If you aerate the water, you may be able to eventually clear out the H2S.

If you don't have a copy of my book, I would buy one or see if your library doesn't carry it. You could end up wasting a lot of time and money.


----------



## Emily6 (Feb 14, 2006)

I'm having a problem with gas bubbles in the substrate- mine don't smell like H2S all the time though- just a mix, I think. But I'm worried that my java fern died almost immediately after placing it on a rock. And two out of three of my bottom feeding cory cats died very shortly after purchasing. It definitely smells eggy occasionally. 

When you suggest aerating the water to relieve this, won't that bring down the CO2, causing more algae? I guess algae is better than killing the plants but I'm only slightly ahead of the algae right now.


----------



## dwalstad (Apr 14, 2006)

Emily6 said:


> When you suggest aerating the water to relieve this, won't that bring down the CO2, causing more algae?


I would aerate the water until you get rid of the H2S problem.


----------



## Emily6 (Feb 14, 2006)

thanks for the advice- it seems to have solved itself and the root balls from the Java fern are covered in new tiny leaves (glad I didn't toss them!).

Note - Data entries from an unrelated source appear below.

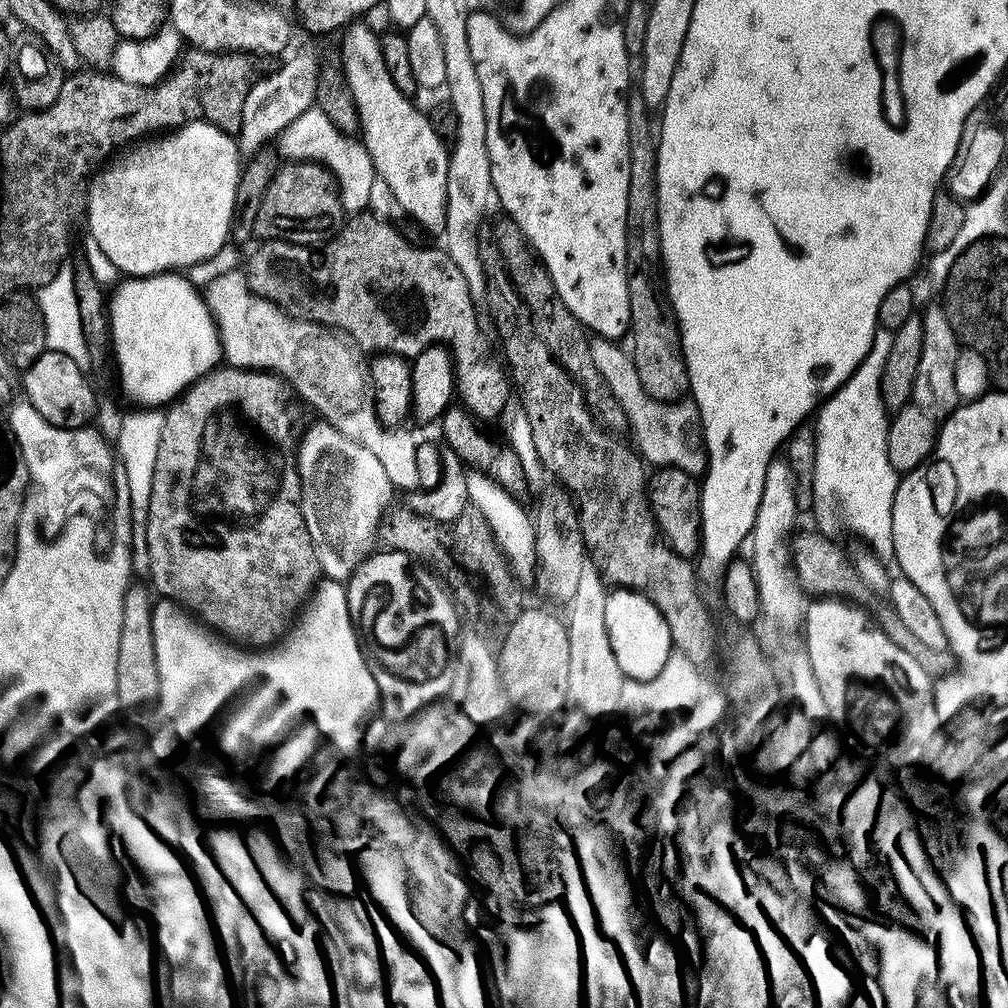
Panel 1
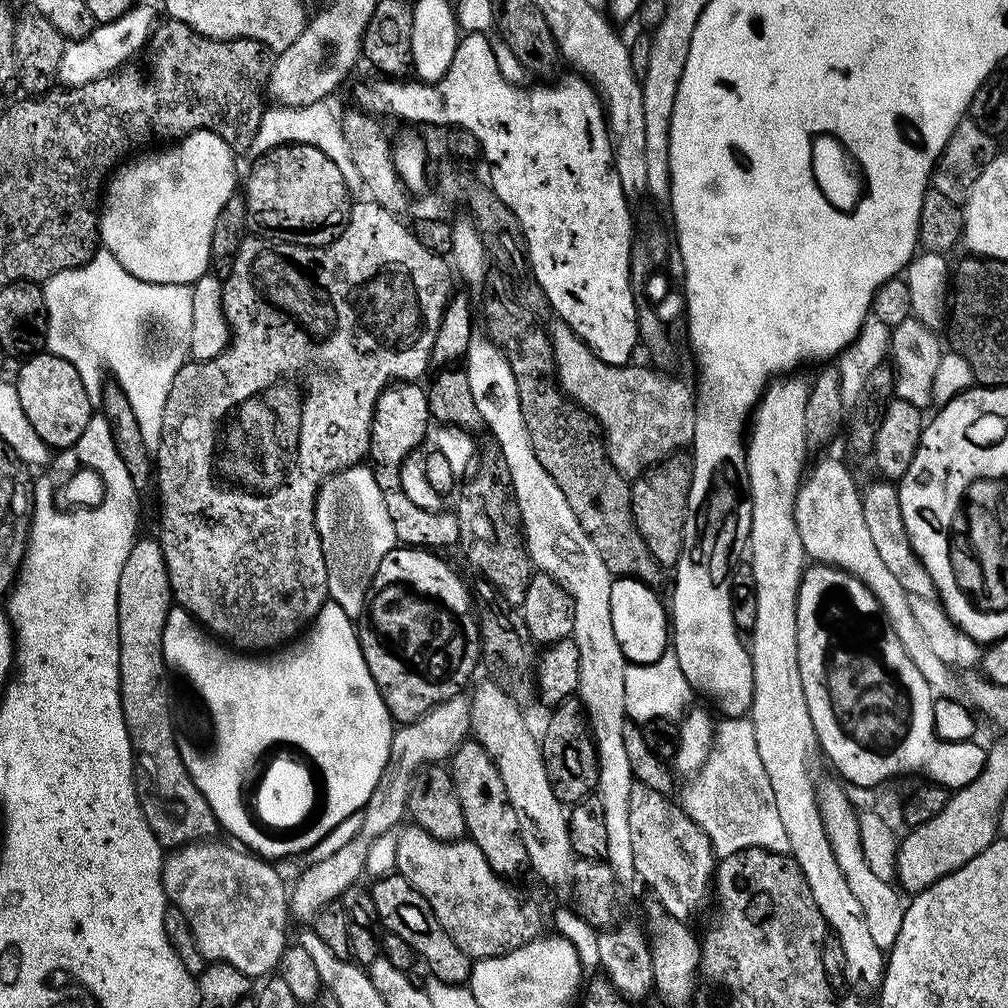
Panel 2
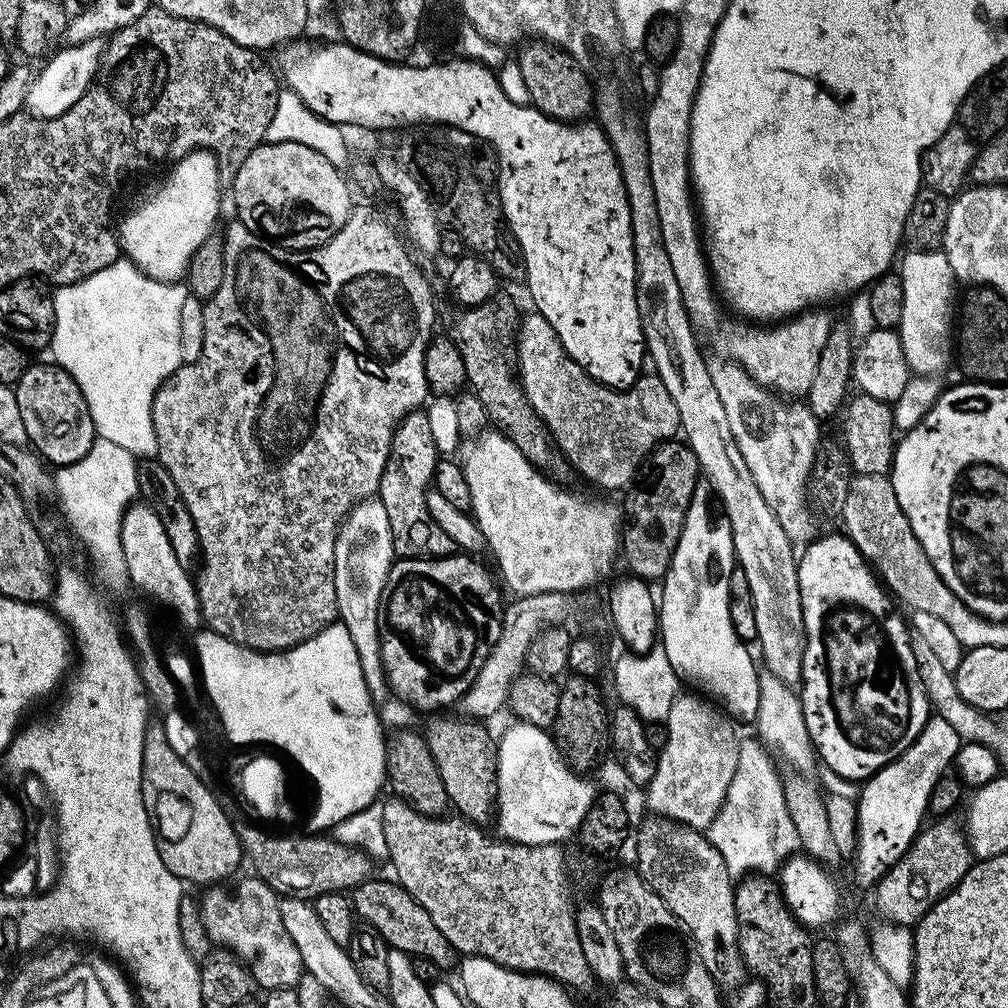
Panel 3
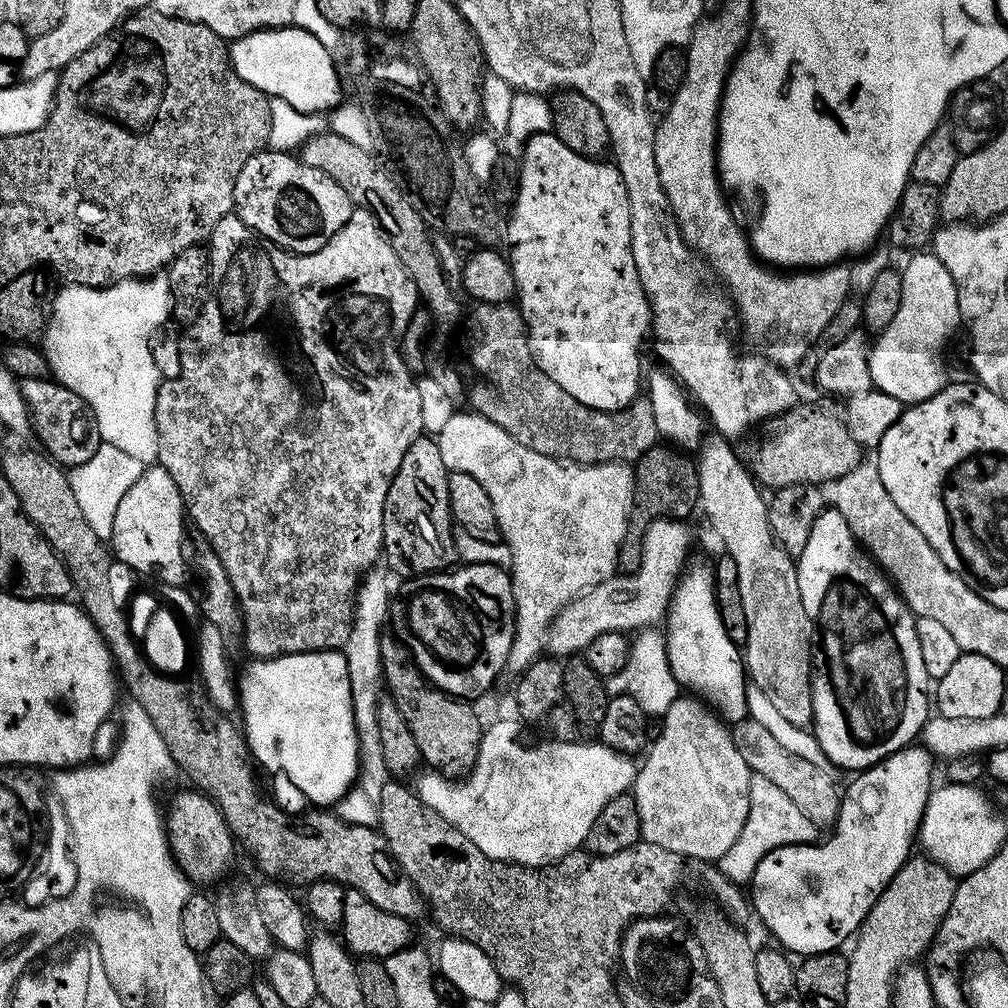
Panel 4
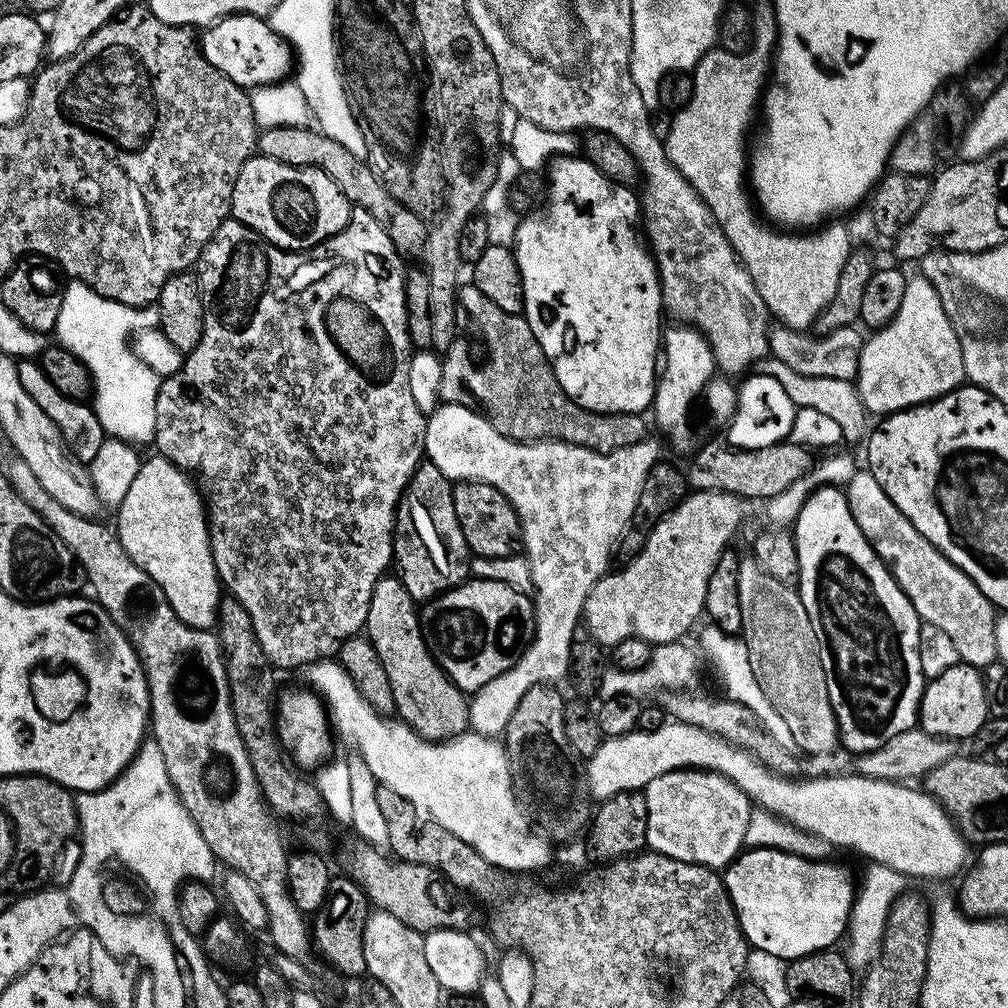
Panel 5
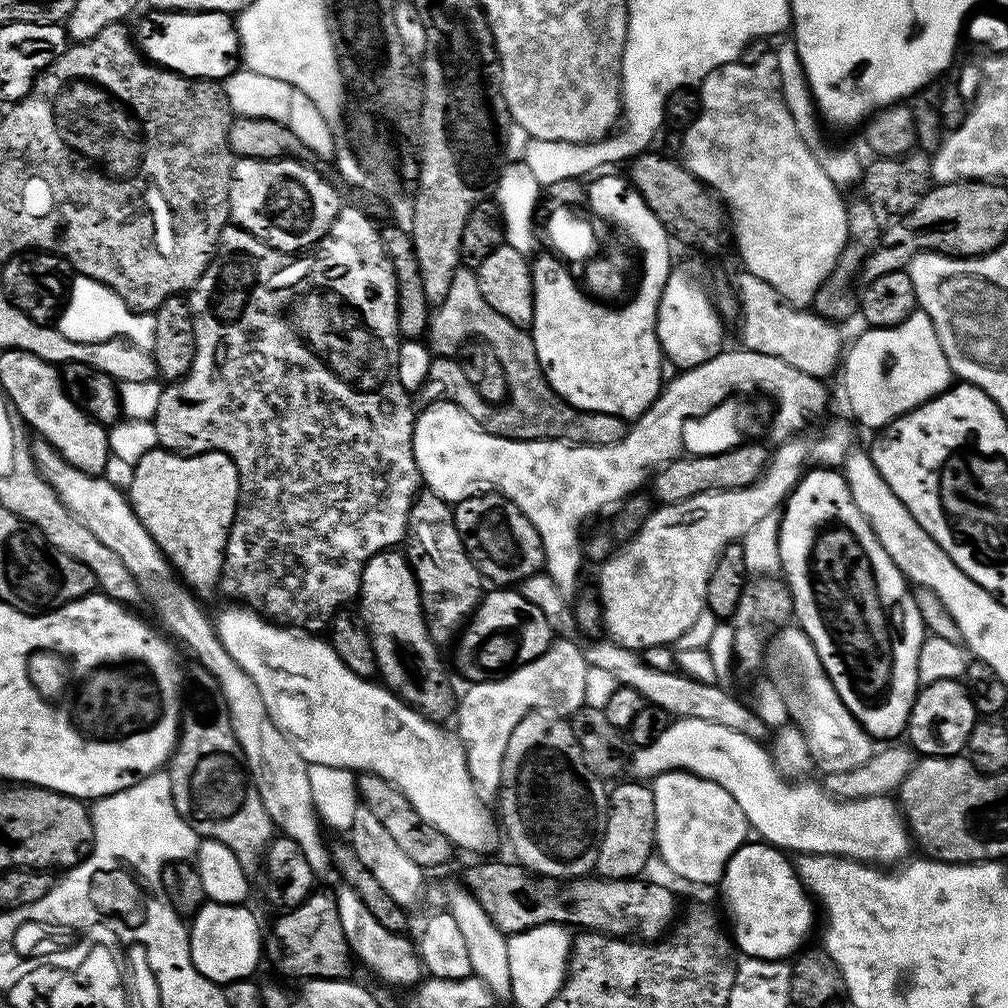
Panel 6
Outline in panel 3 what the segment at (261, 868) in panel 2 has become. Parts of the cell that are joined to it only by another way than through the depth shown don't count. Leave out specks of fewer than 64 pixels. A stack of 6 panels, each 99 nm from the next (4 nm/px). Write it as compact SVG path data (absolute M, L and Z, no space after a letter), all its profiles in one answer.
M248 874L245 880L237 884L223 882L211 885L205 896L199 897L202 910L202 922L206 922L206 934L210 934L213 945L228 948L249 968L250 974L256 979L257 985L265 991L277 988L294 988L305 969L296 944L284 928L280 914L280 898L276 890L255 874Z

No other casualties.


----------



## WhiteDevil (May 7, 2009)

On an NPT, does this tannin leach pose a problem?

I have blackwater aquariums but not an NPT. I would think its a cosmetic thing,right?


----------



## dwalstad (Apr 14, 2006)

WhiteDevil said:


> On an NPT, does this tannin leach pose a problem?
> 
> I have blackwater aquariums but not an NPT. I would think its a cosmetic thing,right?


Tannins aren't that big a deal except that they reduce the light intensity for plants.


----------



## bmedeiros678 (Mar 26, 2007)

WhiteDevil said:


> On an NPT, does this tannin leach pose a problem?


I like the tannin look.


----------